Record and Artist Details

Composer or Director: Magnus Lindberg

Genre:

Orchestral

Label: Ondine

Media Format: Super Audio CD

Media Runtime: 58

Mastering:

DDD

Catalogue Number: ODE1308-5

ODE1308-5. LINDBERG Violin Concerto No 2 (Zimmermann)

Tracks:

Composition Artist Credit
Tempus fugit Magnus Lindberg, Composer
Finnish Radio Symphony Orchestra
Hannu Lintu, Conductor
Magnus Lindberg, Composer
Concerto for Violin and Orchestra No 2 Magnus Lindberg, Composer
Finnish Radio Symphony Orchestra
Frank Peter Zimmermann, Violin
Hannu Lintu, Conductor
Magnus Lindberg, Composer
Magnus Lindberg wrote his Violin Concerto No 2 (2015) for Frank Peter Zimmermann. Whether or not the German’s thick-set tone and pre-eminence in Szymanowski influenced the Finnish composer, the work is one of Lindberg’s most tonal and luscious to date. However tightly woven, this is a Romantic concerto in disguise, where Lindberg’s First was more Classical. The theme aired towards the end of the first movement that comes to fruition in the central one (there are no movement breaks) is short, emotive and could be by Korngold; the music’s consistent goal-orientation, its charged energy field sitting between extreme polarities, is all Lindberg’s own and recognisably so. Notable features include the soloist’s frantic, crude sawing away at the open strings, a muster point to which he returns as if to recharge and refocus, and the work’s raised-eyebrow, backdoor ending. Zimmermann gives the piece his considerable all, though there’s the occasional moment of ambiguity right at the top of his register.
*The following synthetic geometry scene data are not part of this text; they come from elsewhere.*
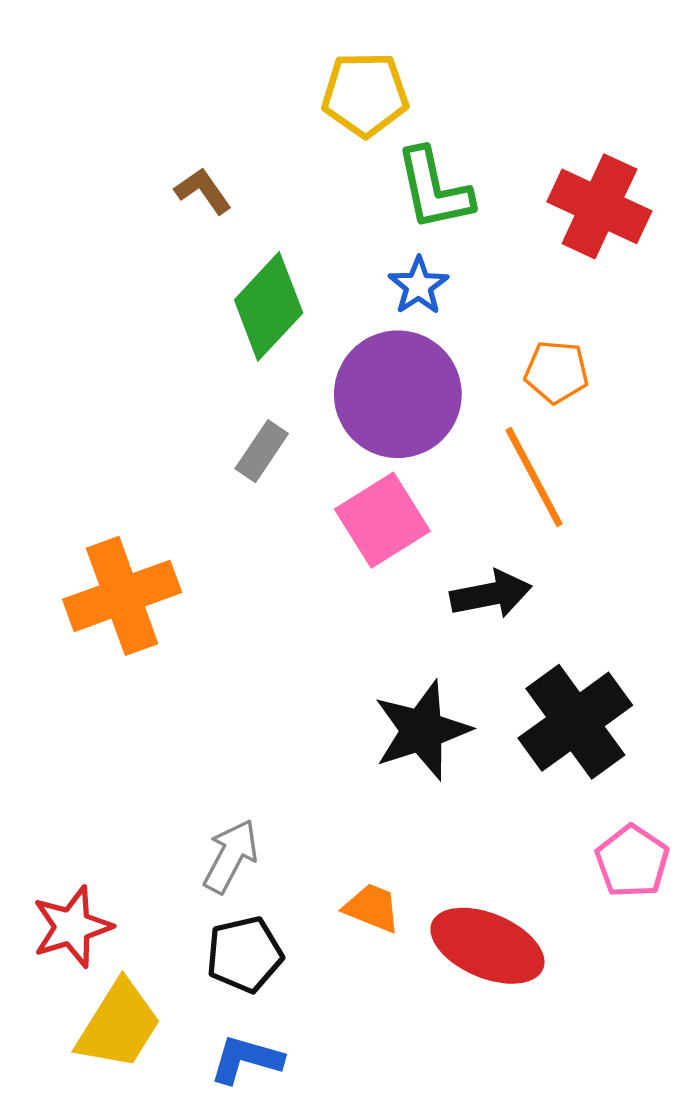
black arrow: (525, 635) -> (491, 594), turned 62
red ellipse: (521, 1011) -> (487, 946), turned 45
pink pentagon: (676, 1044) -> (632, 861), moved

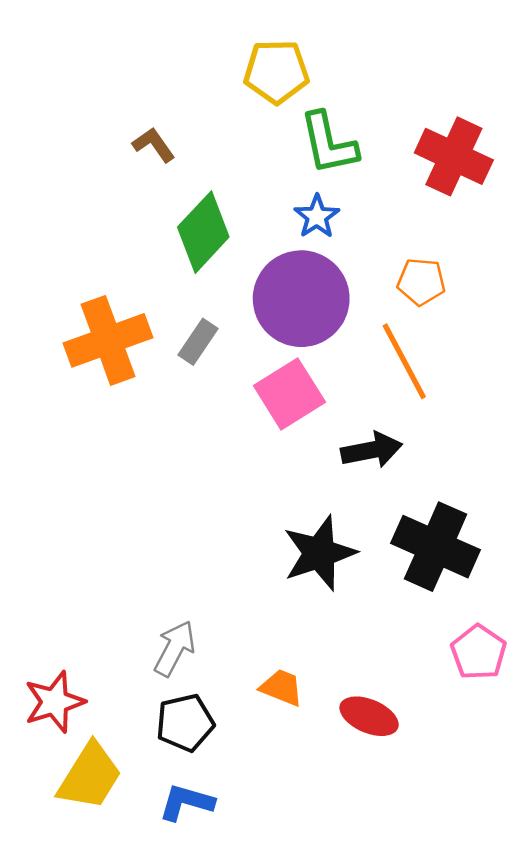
orange cross: (122, 596) -> (108, 340), moved
black cross: (575, 722) -> (436, 547), turned -30
red ellipse: (487, 946) -> (369, 716), size x0.7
Tempus fugit (2016 17) is more of a riddle. This is Lindberg looking back on himself: revisiting, courtesy of a long period of research, harmonic techniques he explored in the late ’80s. It’s odd hearing echt ‘Lindberg’ gestures copied by Lindberg himself, like a dancer trying to retrace his own steps by studying a grainy old VHS. The music is still built from the bottom up but the five-part piece never really soars, and the devolution into chamber-like textures feels mannered, robbing the music of that essential Lindberg quality: the feeling of a mammoth single structure heaving its way along. It is characteristically wise of Lindberg to have taken stock in Tempus fugit but the process’s ripest fruits may be still to come.